Can you copy out every line of the listing below word for word, leaving the pictures out of your answer?

:: TASK INPUTS

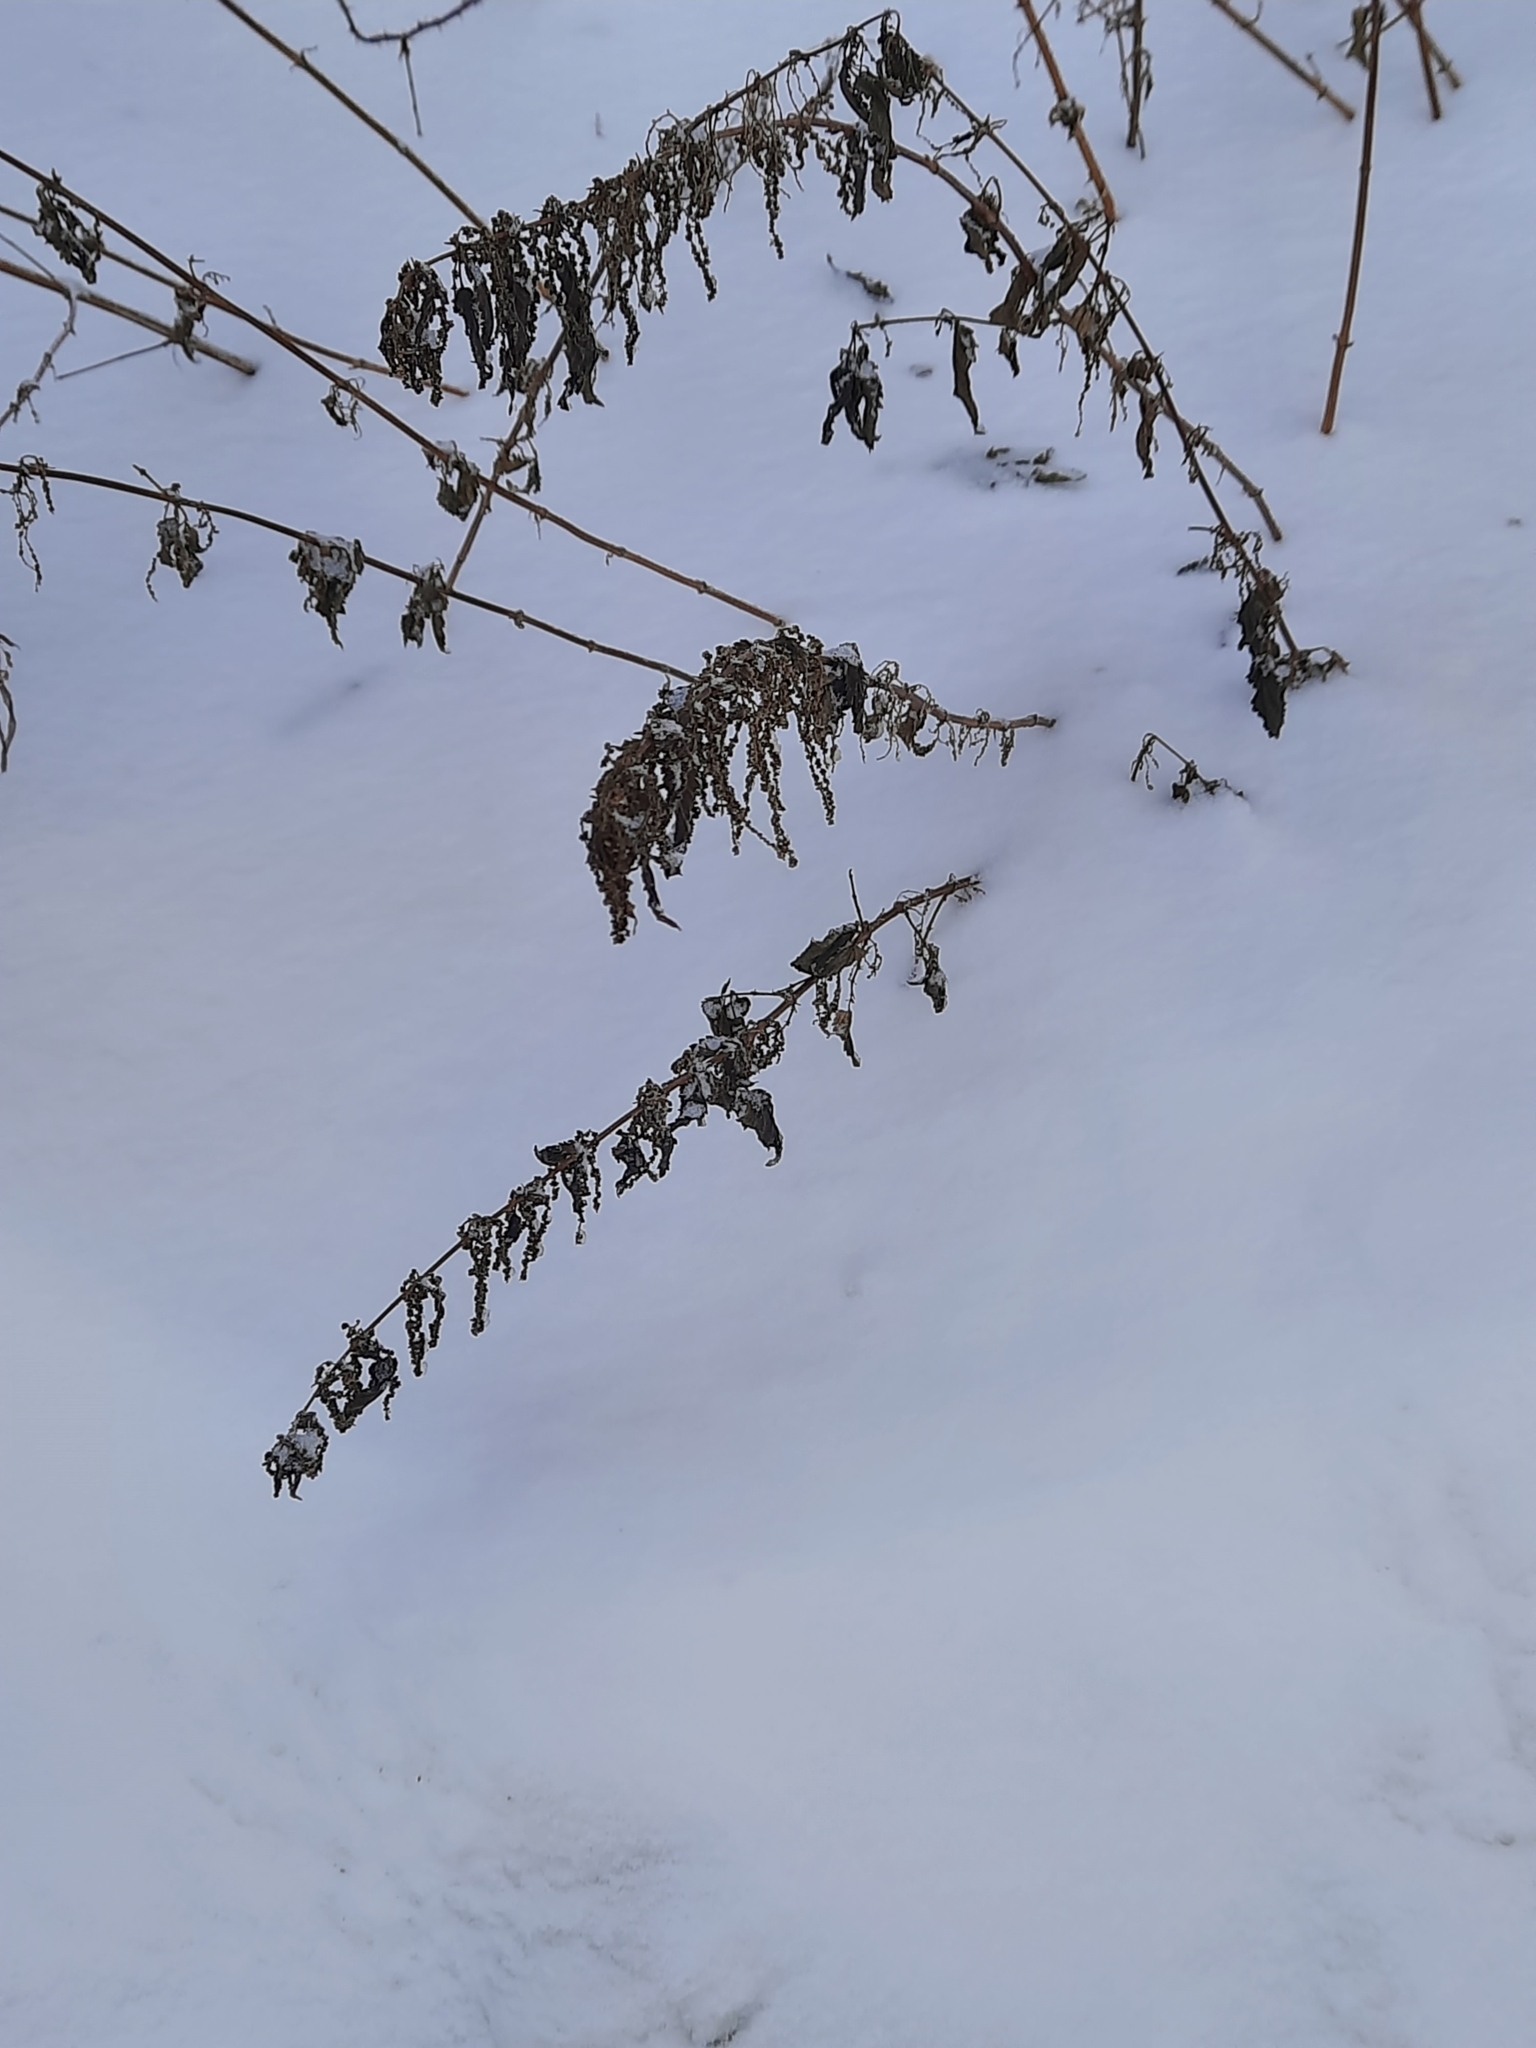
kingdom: Plantae
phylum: Tracheophyta
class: Magnoliopsida
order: Rosales
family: Urticaceae
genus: Urtica
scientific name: Urtica dioica
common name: Common nettle
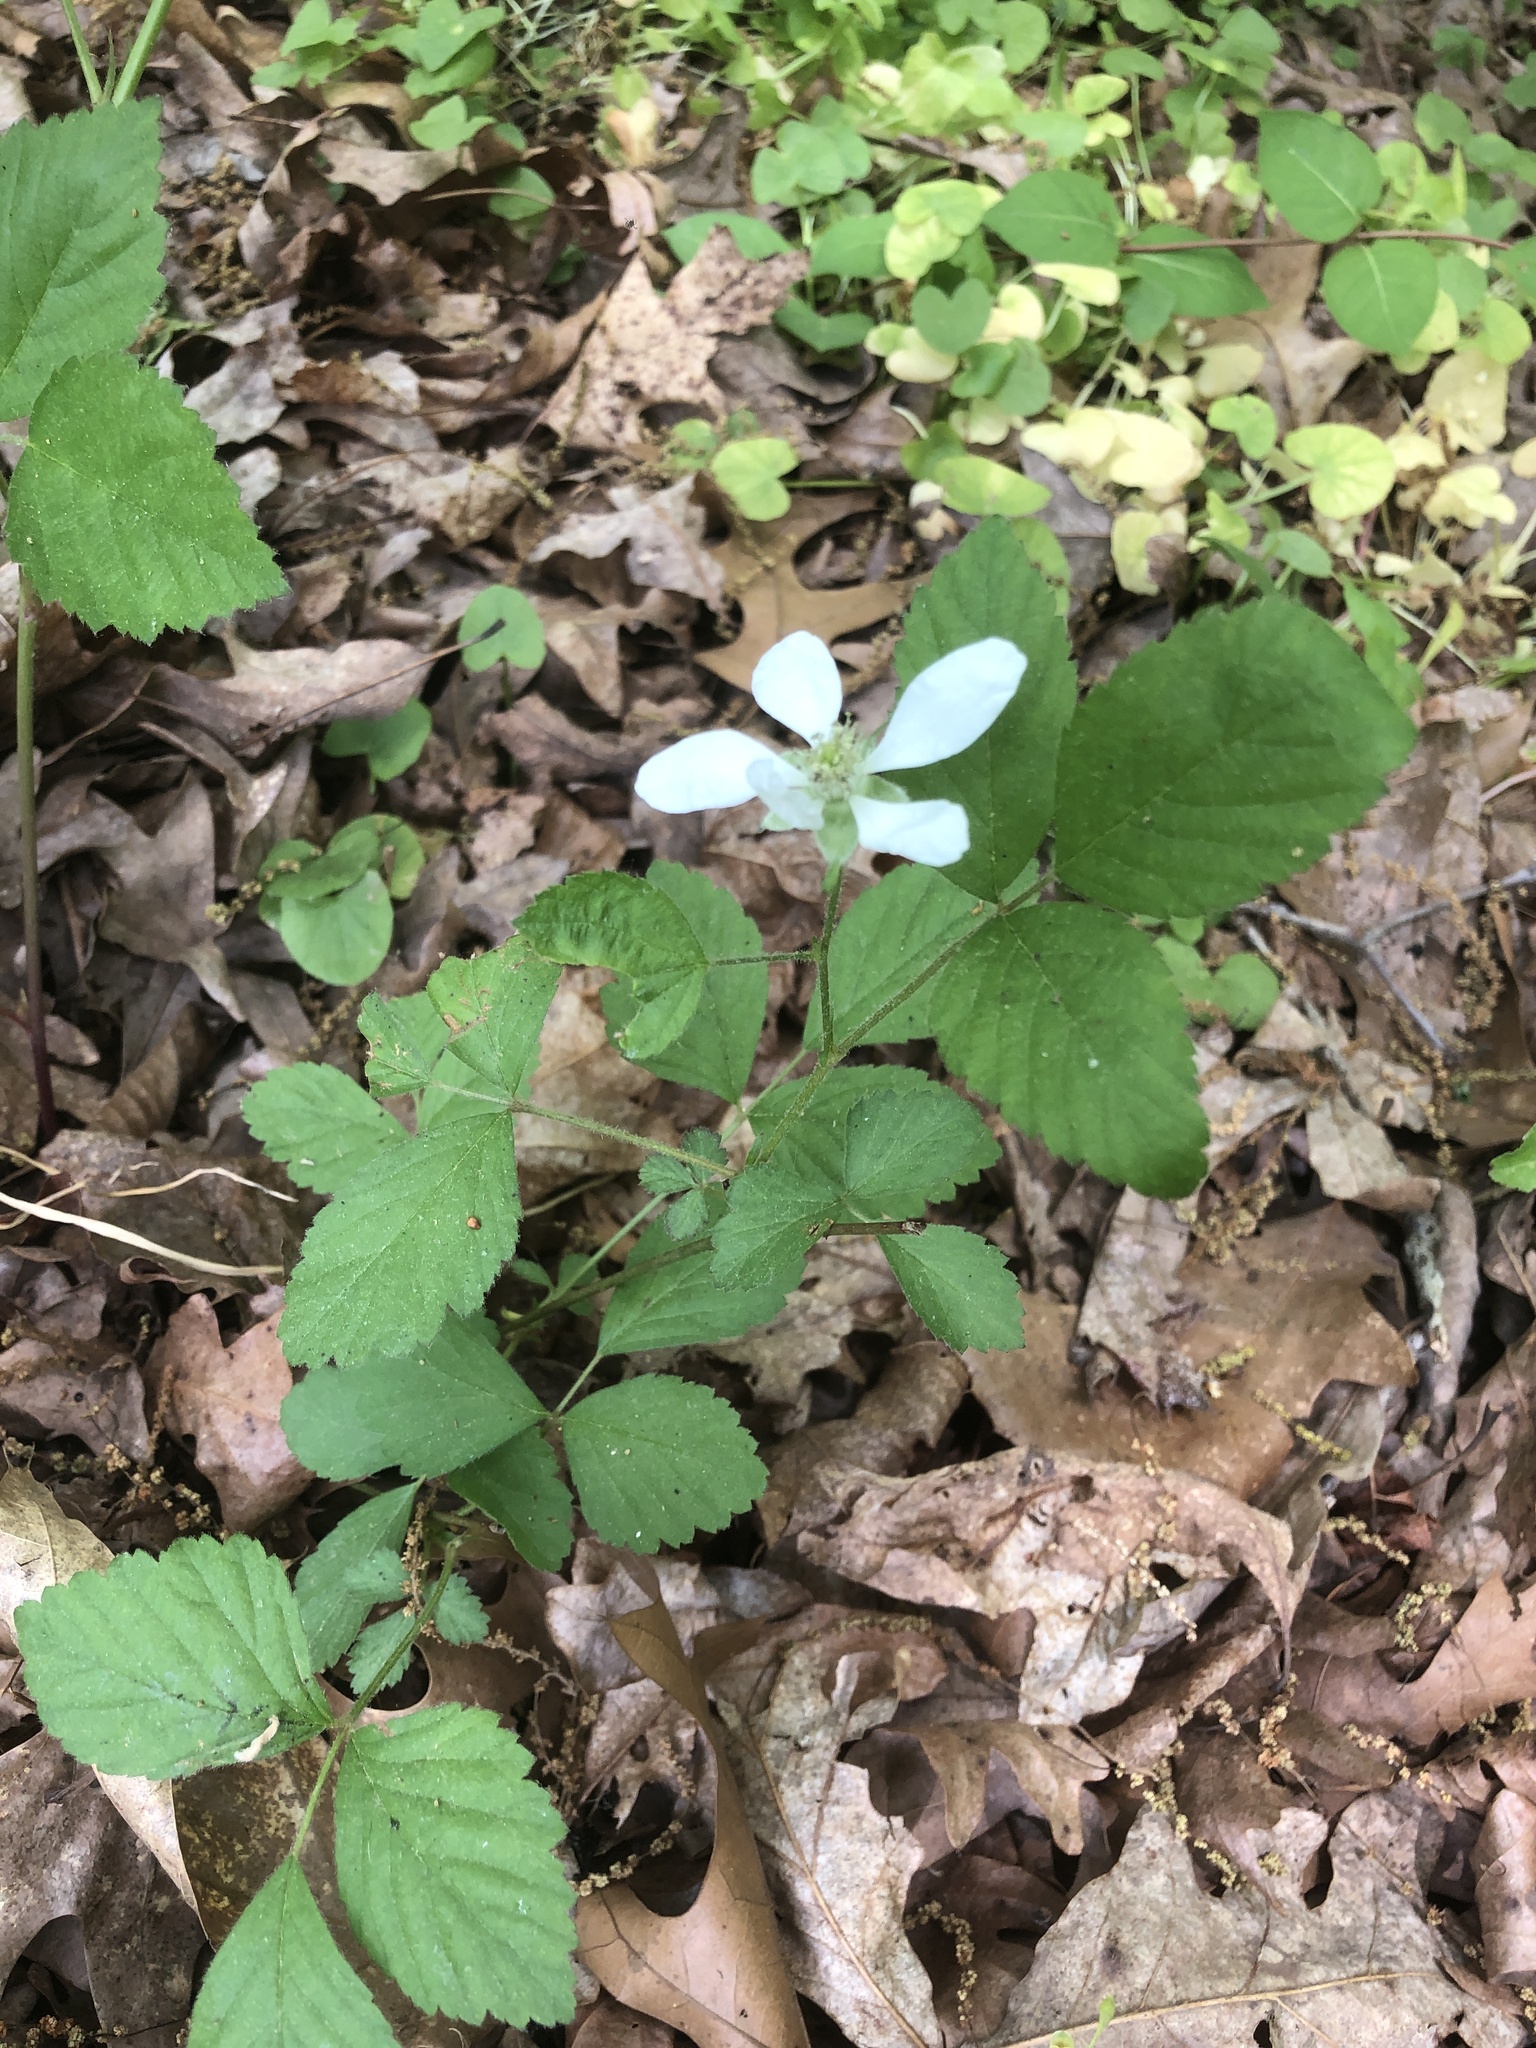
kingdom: Plantae
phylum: Tracheophyta
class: Magnoliopsida
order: Rosales
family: Rosaceae
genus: Rubus
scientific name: Rubus flagellaris
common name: American dewberry
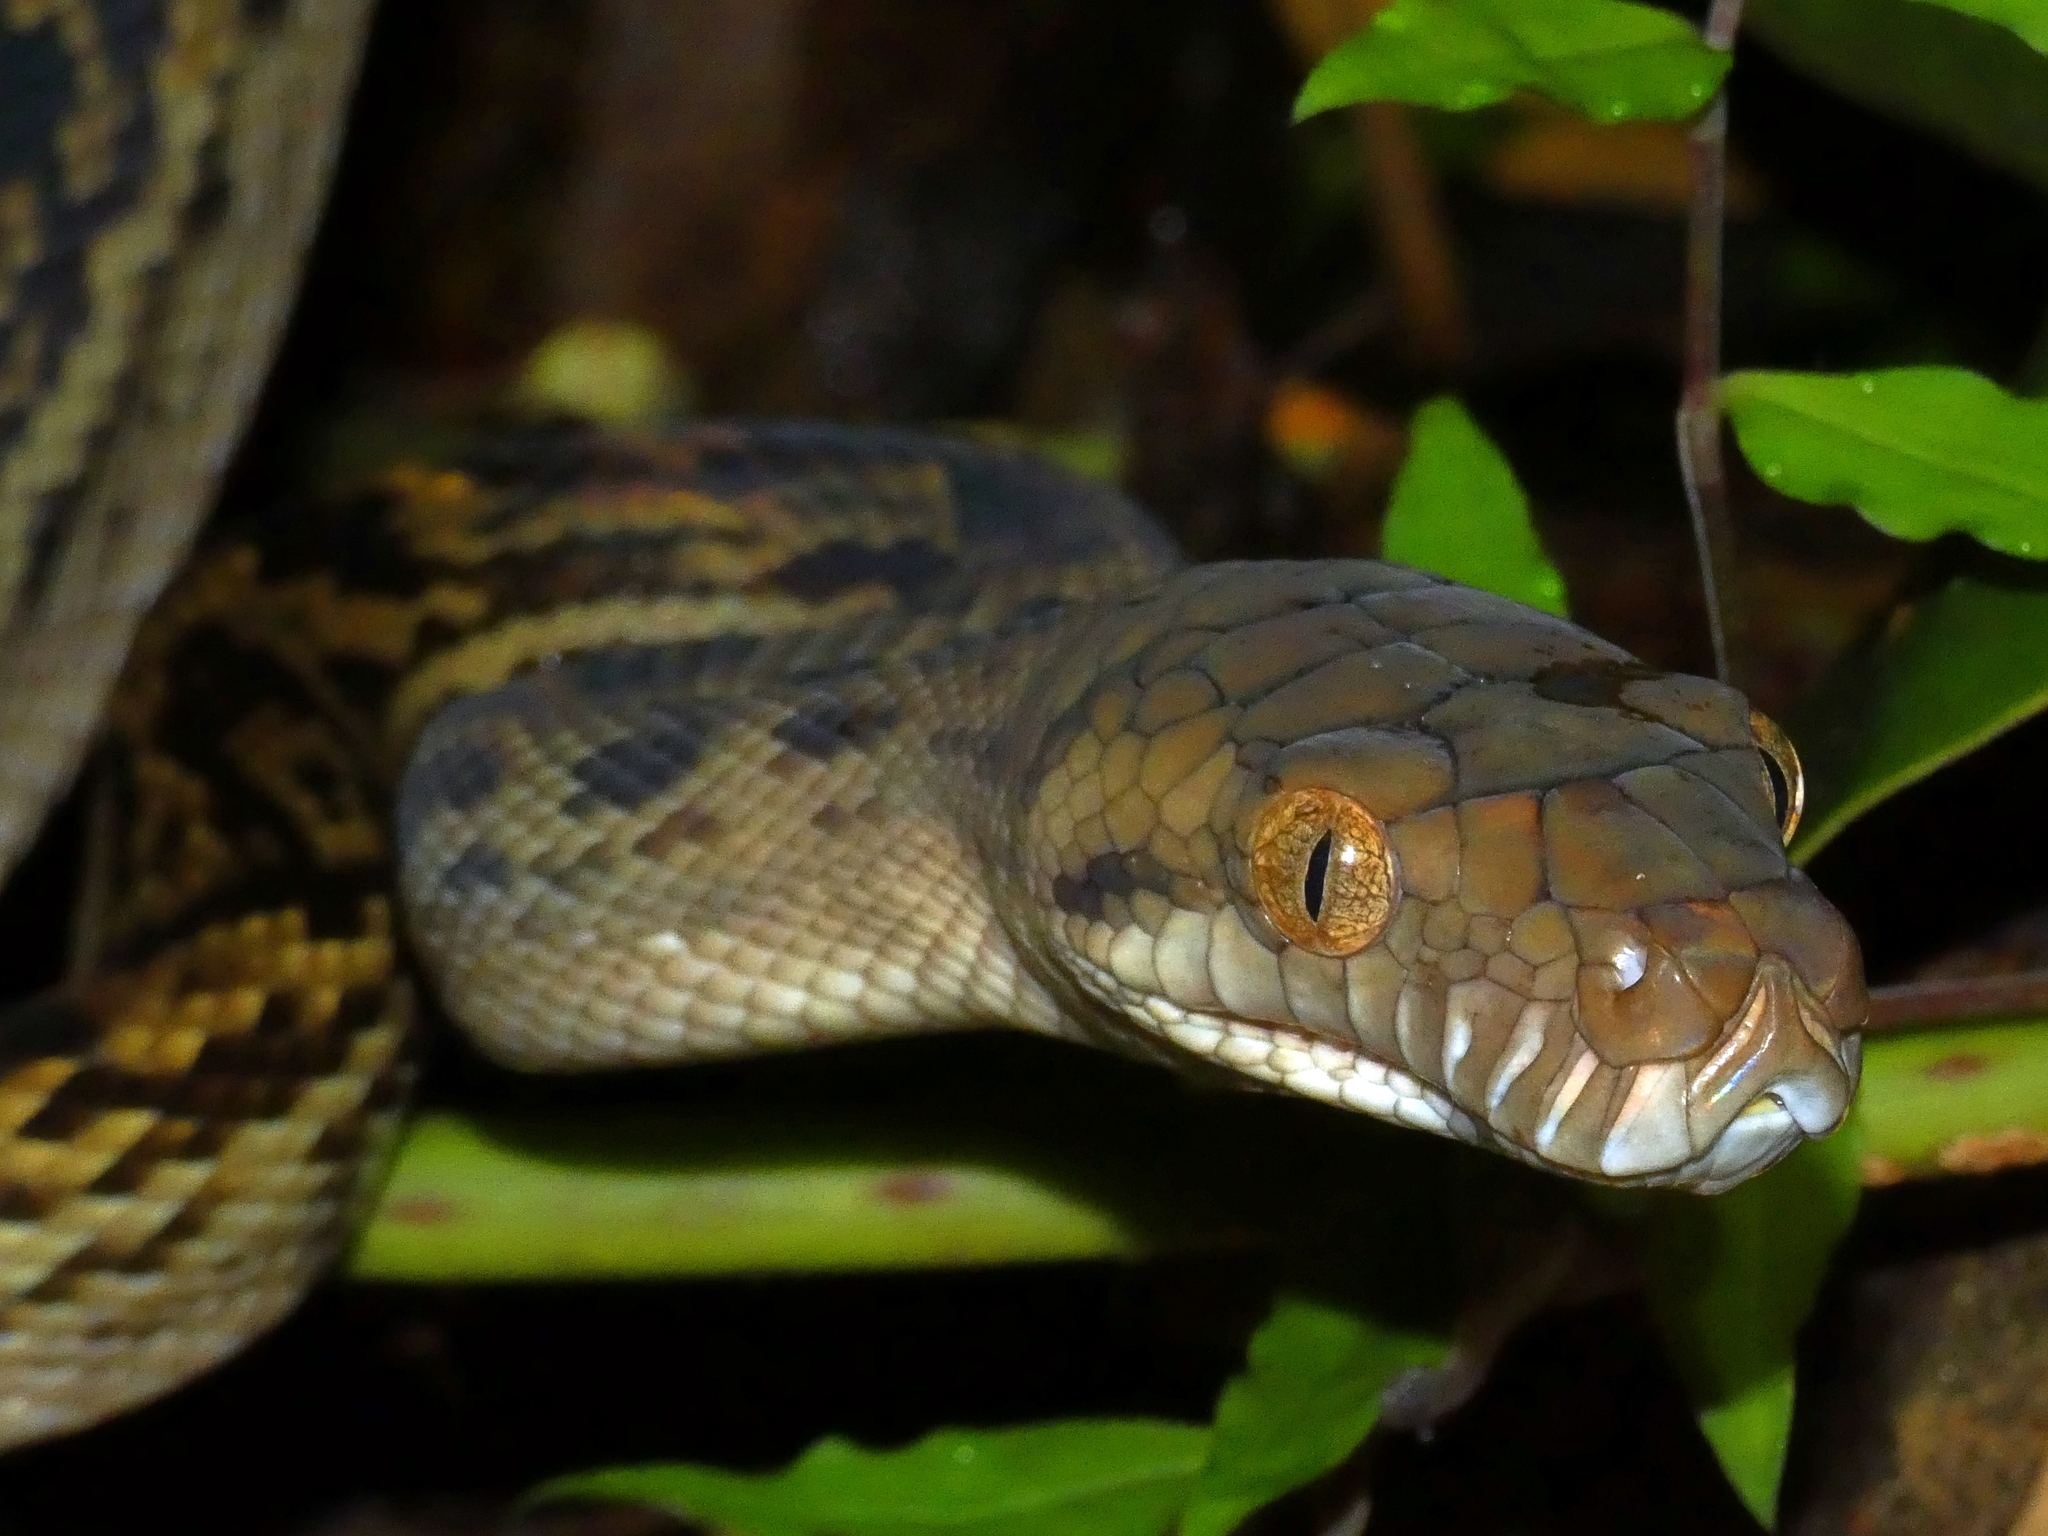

::::

▶ **THE ANSWER**
kingdom: Plantae
phylum: Tracheophyta
class: Magnoliopsida
order: Rosales
family: Urticaceae
genus: Urtica
scientific name: Urtica dioica
common name: Common nettle
kingdom: Plantae
phylum: Tracheophyta
class: Magnoliopsida
order: Rosales
family: Rosaceae
genus: Rubus
scientific name: Rubus flagellaris
common name: American dewberry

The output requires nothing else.